For some reason, a parks superintendent gets just €40, while a phlebotomist (someone who draws blood) picks up €50 to keep their uniforms in order, when you might imagine they'd need a bit more than that seeing as blood-stains are the most notorious stains of all.
That’s not much compared to the highest Flat Rate Expense of €2,476-a-year for musicians in RTE orchestras.
The system also seems geared to favour the public sector, or unionised professions. (Pilots for example apparently must be in the Airline Pilot’s Association). Is this because powerful unions kick up on behalf of their members, whereas kitchen porters, for example, are unlikely to have anyone representing them?
For some reason, a professional valuer – ‘in the valuation office’, i.e. a civil servant - gets €680.
Yet surveyors employed by local authorities, the civil service or Coillte (all under the same employer basically) get €127.
What about surveyors who don’t work for the State and aren’t mentioned?
Doctors or hospital consultants do well (€695) as they’re likely to working in the civil service in a nice ‘middle class profession.
But why should they – and State-employed valuers - get paid 35 times as much as a kitchen porter who is far more likely to get their work clothes dirty or damaged?
And what’s the logic behind a pharmacist getting €400, a teacher €518 – while a ship’s carpenter (to include tools!) gets just €55?
Up until just a few years ago, long into the era of ‘gender equality’, waiters got more than waitresses, although both got a pittance. And before 2023, female cardiac technicians got nearly twice as much as males,
And hardly any of these antiquated allowances have been updated in years despite rampant inflation!

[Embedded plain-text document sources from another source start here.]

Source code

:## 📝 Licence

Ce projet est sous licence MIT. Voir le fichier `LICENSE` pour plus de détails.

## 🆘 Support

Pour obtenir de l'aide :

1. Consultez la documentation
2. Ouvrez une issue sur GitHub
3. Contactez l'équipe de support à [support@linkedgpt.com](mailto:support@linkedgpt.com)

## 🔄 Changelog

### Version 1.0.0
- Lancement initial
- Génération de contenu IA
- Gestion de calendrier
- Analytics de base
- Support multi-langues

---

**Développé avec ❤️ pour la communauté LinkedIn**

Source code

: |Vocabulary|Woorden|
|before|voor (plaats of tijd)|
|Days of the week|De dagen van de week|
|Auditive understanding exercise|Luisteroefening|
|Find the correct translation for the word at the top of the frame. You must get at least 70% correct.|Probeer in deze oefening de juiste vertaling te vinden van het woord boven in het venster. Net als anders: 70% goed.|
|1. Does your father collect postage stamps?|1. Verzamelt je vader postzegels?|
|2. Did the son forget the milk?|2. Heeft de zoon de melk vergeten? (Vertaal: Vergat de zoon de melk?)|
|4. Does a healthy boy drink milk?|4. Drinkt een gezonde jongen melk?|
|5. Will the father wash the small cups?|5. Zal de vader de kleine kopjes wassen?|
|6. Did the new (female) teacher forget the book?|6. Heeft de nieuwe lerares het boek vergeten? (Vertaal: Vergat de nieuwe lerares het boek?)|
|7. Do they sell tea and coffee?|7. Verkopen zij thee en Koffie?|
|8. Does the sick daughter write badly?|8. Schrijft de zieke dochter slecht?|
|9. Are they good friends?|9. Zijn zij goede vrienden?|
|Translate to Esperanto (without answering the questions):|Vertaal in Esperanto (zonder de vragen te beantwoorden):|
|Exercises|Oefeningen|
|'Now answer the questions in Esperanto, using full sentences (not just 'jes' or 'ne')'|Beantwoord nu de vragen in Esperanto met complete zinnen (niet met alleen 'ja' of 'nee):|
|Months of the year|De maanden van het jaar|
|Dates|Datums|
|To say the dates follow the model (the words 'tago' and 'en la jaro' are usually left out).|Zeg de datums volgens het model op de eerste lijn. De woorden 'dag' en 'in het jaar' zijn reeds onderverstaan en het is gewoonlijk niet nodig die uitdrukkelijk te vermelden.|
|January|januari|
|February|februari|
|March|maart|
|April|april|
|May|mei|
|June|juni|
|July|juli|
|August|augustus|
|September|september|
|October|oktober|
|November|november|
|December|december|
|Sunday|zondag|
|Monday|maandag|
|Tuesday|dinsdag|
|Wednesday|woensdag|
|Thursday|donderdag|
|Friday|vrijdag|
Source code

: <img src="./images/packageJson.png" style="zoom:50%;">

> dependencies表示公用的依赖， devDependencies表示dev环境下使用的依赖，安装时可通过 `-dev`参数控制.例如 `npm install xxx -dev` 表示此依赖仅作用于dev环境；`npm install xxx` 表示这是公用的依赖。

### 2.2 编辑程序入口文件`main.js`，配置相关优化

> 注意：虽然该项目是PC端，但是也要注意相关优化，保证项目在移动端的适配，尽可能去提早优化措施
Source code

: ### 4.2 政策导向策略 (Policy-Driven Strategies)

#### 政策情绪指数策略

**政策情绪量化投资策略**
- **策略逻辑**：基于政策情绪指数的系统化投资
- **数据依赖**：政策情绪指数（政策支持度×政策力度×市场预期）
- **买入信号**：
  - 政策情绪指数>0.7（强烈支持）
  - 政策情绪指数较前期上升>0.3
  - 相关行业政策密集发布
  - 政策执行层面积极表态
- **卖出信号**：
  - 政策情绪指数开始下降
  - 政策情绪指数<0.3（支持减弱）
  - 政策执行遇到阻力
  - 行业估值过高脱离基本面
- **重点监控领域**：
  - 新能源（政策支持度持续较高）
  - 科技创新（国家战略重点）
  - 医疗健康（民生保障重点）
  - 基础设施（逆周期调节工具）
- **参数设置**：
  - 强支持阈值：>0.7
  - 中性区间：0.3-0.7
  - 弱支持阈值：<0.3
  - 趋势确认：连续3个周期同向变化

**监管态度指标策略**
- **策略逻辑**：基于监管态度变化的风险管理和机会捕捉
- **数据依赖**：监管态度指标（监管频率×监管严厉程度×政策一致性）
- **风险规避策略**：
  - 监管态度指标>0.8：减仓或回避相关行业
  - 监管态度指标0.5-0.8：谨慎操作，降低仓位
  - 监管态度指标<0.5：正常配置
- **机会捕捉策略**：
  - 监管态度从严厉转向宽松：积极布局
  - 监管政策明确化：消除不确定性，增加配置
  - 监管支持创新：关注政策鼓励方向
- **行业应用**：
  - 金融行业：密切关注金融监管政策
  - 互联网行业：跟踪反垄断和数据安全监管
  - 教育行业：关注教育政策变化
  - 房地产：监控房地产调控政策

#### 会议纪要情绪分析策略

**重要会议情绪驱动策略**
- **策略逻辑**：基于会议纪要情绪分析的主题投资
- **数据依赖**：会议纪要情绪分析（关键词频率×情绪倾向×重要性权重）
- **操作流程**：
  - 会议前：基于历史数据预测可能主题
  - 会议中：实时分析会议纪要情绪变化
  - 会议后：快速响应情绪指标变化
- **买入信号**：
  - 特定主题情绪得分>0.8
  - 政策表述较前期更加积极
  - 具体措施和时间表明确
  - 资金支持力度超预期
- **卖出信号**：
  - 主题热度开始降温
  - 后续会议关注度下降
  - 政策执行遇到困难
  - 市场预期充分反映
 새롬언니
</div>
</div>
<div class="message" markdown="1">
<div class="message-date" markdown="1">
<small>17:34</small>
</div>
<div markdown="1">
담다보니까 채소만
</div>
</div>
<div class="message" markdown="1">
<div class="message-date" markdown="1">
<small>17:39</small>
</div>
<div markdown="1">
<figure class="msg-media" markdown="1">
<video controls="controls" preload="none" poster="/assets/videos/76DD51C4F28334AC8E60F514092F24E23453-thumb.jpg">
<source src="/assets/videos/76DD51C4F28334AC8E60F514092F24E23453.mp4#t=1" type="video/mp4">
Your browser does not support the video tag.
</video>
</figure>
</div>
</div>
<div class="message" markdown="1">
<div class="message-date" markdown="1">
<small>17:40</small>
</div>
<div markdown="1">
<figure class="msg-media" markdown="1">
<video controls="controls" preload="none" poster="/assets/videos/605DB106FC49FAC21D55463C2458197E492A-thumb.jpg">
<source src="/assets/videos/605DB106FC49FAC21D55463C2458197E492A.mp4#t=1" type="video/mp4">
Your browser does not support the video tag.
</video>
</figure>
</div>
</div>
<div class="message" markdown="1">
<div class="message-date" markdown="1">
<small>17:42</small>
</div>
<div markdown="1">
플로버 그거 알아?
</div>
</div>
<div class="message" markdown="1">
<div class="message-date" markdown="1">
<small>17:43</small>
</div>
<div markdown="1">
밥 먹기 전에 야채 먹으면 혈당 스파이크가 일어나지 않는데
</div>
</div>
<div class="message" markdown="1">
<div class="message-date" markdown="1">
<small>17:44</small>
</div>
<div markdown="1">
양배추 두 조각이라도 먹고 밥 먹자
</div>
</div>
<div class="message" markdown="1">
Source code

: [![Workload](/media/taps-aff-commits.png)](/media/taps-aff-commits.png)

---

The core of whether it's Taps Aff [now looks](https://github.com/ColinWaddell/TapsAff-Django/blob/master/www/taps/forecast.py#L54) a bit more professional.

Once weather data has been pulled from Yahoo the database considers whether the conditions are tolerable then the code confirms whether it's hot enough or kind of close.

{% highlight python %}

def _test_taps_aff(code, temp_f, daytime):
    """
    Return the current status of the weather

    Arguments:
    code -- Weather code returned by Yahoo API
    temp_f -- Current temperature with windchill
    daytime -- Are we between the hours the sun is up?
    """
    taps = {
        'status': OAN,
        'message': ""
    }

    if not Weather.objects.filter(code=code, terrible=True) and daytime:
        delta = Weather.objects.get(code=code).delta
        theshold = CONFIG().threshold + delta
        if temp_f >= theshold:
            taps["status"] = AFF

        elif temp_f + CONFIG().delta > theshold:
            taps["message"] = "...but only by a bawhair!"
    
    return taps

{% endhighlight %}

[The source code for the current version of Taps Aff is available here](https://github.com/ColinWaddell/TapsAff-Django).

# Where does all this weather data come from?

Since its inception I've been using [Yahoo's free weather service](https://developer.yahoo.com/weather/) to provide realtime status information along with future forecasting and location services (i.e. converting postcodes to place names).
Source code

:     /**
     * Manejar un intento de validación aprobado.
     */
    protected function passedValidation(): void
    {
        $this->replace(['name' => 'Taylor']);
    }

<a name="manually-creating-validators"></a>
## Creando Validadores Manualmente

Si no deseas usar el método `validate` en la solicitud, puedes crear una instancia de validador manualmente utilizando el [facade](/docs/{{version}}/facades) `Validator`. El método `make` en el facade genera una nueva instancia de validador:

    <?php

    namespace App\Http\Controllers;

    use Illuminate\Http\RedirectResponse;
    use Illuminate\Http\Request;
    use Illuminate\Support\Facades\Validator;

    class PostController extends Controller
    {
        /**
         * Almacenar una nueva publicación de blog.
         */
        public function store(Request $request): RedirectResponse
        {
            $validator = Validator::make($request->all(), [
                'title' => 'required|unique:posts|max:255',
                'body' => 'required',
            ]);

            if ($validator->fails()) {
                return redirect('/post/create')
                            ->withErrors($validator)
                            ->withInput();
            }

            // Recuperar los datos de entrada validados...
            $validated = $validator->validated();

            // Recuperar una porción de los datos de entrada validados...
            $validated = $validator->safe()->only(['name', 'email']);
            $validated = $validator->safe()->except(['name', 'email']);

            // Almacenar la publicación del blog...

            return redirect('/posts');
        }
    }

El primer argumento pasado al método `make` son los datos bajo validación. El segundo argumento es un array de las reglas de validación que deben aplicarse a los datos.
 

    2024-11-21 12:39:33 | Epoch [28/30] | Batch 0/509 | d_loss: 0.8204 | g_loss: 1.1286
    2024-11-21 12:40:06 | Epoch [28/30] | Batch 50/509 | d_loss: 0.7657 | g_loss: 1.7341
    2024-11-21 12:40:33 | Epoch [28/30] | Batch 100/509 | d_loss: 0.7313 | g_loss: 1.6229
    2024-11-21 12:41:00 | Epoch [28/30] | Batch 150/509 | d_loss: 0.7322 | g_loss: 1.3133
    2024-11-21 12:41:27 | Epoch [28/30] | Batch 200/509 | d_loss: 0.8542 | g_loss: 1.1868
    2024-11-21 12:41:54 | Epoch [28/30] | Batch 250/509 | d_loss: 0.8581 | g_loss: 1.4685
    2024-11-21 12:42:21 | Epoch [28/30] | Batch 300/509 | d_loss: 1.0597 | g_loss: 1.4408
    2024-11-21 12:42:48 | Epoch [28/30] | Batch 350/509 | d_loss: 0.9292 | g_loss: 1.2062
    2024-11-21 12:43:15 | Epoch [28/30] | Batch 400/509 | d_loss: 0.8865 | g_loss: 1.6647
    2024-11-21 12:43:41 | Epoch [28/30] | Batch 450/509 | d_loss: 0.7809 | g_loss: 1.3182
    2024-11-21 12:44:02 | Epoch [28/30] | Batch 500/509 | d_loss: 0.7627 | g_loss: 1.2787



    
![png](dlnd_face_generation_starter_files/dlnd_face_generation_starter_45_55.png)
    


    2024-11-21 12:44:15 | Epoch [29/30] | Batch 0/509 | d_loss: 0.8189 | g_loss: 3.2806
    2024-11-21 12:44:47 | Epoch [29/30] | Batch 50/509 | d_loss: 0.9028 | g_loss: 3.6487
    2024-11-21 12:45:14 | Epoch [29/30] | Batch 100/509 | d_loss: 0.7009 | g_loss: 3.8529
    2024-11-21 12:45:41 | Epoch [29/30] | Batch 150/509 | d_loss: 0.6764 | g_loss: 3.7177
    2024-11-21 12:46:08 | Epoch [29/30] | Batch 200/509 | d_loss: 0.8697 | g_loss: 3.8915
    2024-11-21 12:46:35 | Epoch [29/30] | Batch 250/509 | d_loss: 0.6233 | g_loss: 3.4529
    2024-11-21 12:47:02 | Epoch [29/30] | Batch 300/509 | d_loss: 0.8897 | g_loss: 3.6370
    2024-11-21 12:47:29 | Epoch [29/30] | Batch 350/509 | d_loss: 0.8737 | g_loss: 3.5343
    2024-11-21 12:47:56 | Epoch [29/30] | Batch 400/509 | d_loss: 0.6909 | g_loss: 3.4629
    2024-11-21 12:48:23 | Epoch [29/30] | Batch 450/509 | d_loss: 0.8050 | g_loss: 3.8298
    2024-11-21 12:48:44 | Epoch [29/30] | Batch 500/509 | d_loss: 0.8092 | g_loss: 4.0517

The Revenue Commissioners wanted to abolish much of this bizarre system a few years ago.
That didn’t happen as it would rightly cause a political backlash.
But why on earth isn’t it reformed to give a fair deal to low paid people who work hard with their hands?
I suspect, it’s because the State would lose millions if kitchen porters and fitters were treated fairly and started claiming what was rightfully theirs. Instead, they understandably ignore their derisory allowance – as our main story this week shows.
Yet if you’re in one of the privileged professions favoured in this creaky old system - grab the money while you can.
NOTE: When I put this to the Department of Finance a few years ago, it said it was a matter for Revenue to decide. But it pointed out that anyone outside the flat rate expenses system can make a claim for expenses related to their profession.